Karussell

Karussell
Photo by Danil Зakhvatkin / Unsplash

Ich hasse dich. Am liebsten würde ich dir das sagen. Ich hasse, wie du deine schlechte Laune an den Kindern auslässt, wie du dich nicht zu deinem Sohn drehst, wenn seine kleine Hand deinen Arm und deine Nähe sucht. Ich hasse, wie du nicht konsequent bist und zu viel durchgehen lässt, wie du herabwürdigend "ich hab's dir doch gesagt" zu deinem weinenden Kind sagst, wenn es sich verletzt hat. Ich hasse deine Müdigkeit, deine Überforderung, dass du dich von mir distanzierst. Ich hasse es, dass etwas ist, was angeblich nicht ist und dabei aber nicht zu übersehen ist. Übersehen soll ich die Tatsache, dass etwas ist und dabei bitte nicht so empfindlich sein.

Es zermürbt mich. In meinem Kopf drehen sich die Gedanken schneller und schneller und wippen dabei noch wie ein Schaukelpferd auf einem alten, klapprigen Karussell. Alles ist durcheinander, aus der Spur geraten und dreht sich doch nur um die eine Frage: Was ist los, dass du mich nicht mehr liebst? Du hast entweder Gefühle für eine andere oder grässliche Dinge an mir gefunden, weshalb du mich nicht mehr magst. Weshalb du mich blöd findest.

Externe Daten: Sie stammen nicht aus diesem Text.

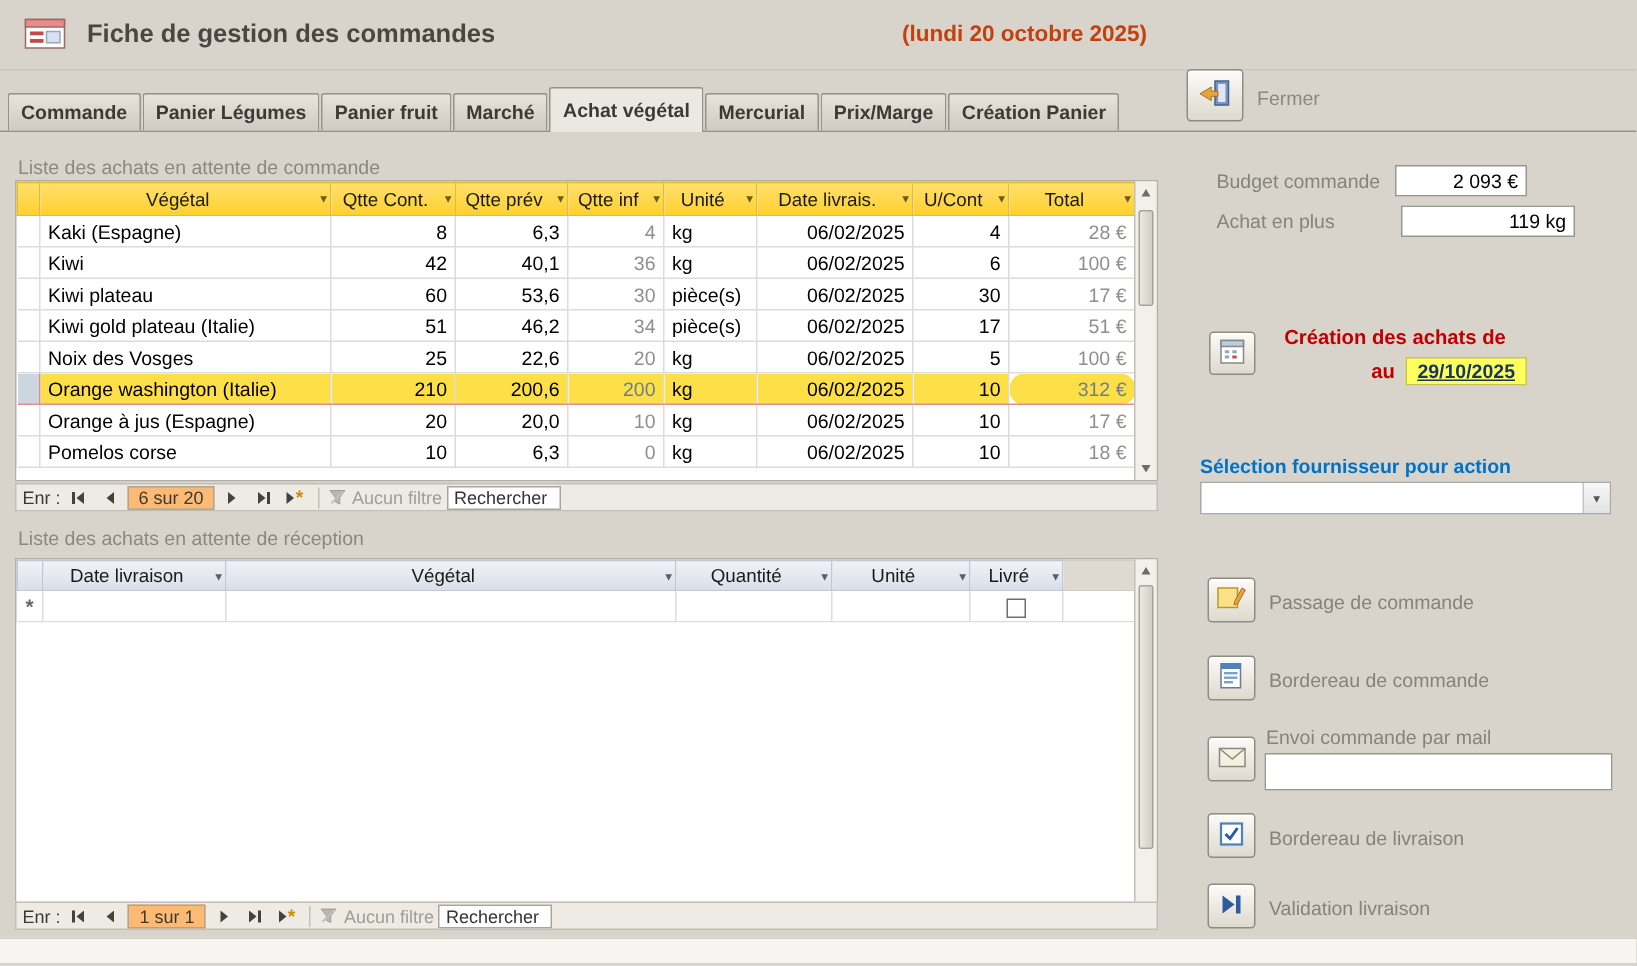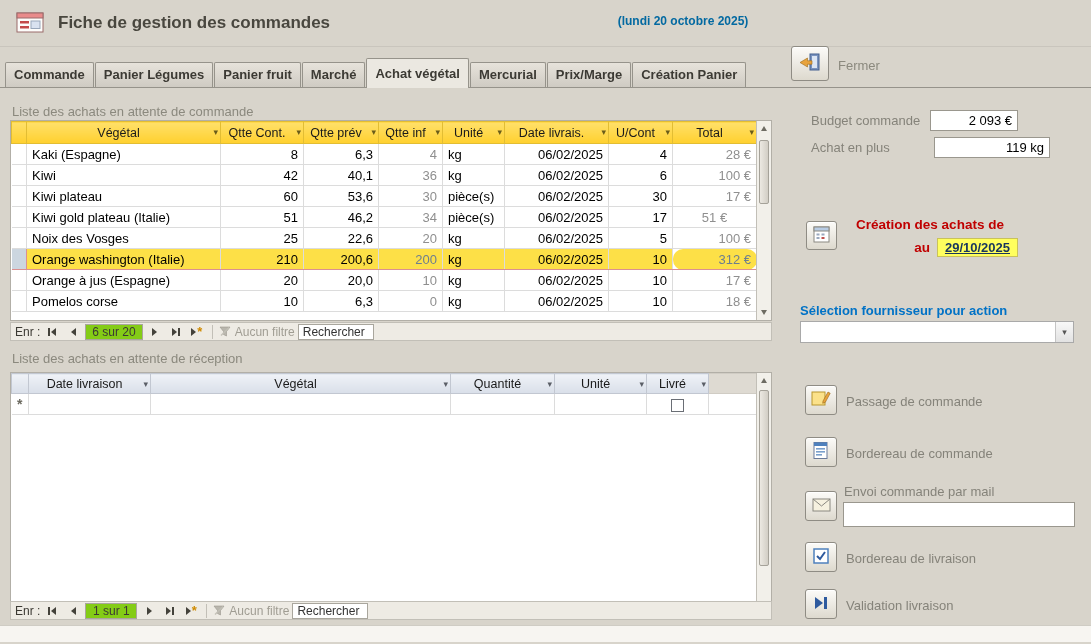--- a/index.html
+++ b/index.html
@@ -10,7 +10,7 @@
   .hdr{position:absolute;left:0;top:0;width:100%;height:47px;border-bottom:1px solid #c9c5bd}
   .hdr-icon{position:absolute;left:16px;top:11px}
   .hdr-title{position:absolute;left:58px;top:13px;font-size:17px;font-weight:bold;color:#49473f}
-  .hdr-date{position:absolute;left:558px;top:14px;width:250px;text-align:center;font-size:12px;font-weight:bold;color:#0369a1}
+  .hdr-date{position:absolute;left:558px;top:14px;width:250px;text-align:center;font-size:15px;font-weight:bold;color:#c2410c}
 
   
   .tab-baseline{position:absolute;left:0;top:87px;width:100%;height:1px;background:#96938b;z-index:1}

Plötzlich bin ich 6 Jahre alt und versuche verzweifelt herauszufinden, was ich getan haben könnte, dass meine Mama mich hasst. Warum macht sie meine Spielsachen kaputt, schreit mich an und sperrt mich ein. Ich war doch immer lieb zu ihr. Ich brauche sie doch. Ich brauche die Sicherheit, Geborgenheit einer liebenden Mutter. Aber suche und versuche vergebens.

Du bist nicht sie. Aber ich bin immer noch ich. Und deshalb hasse ich dich. Weil ich sie hasse. Ich hasse sie dafür, dass sie das kleine Mädchen allein gelassen hat mit all ihrer Unsicherheit und Traurigkeit.

Ich hasse dich. Weil ich dich liebe.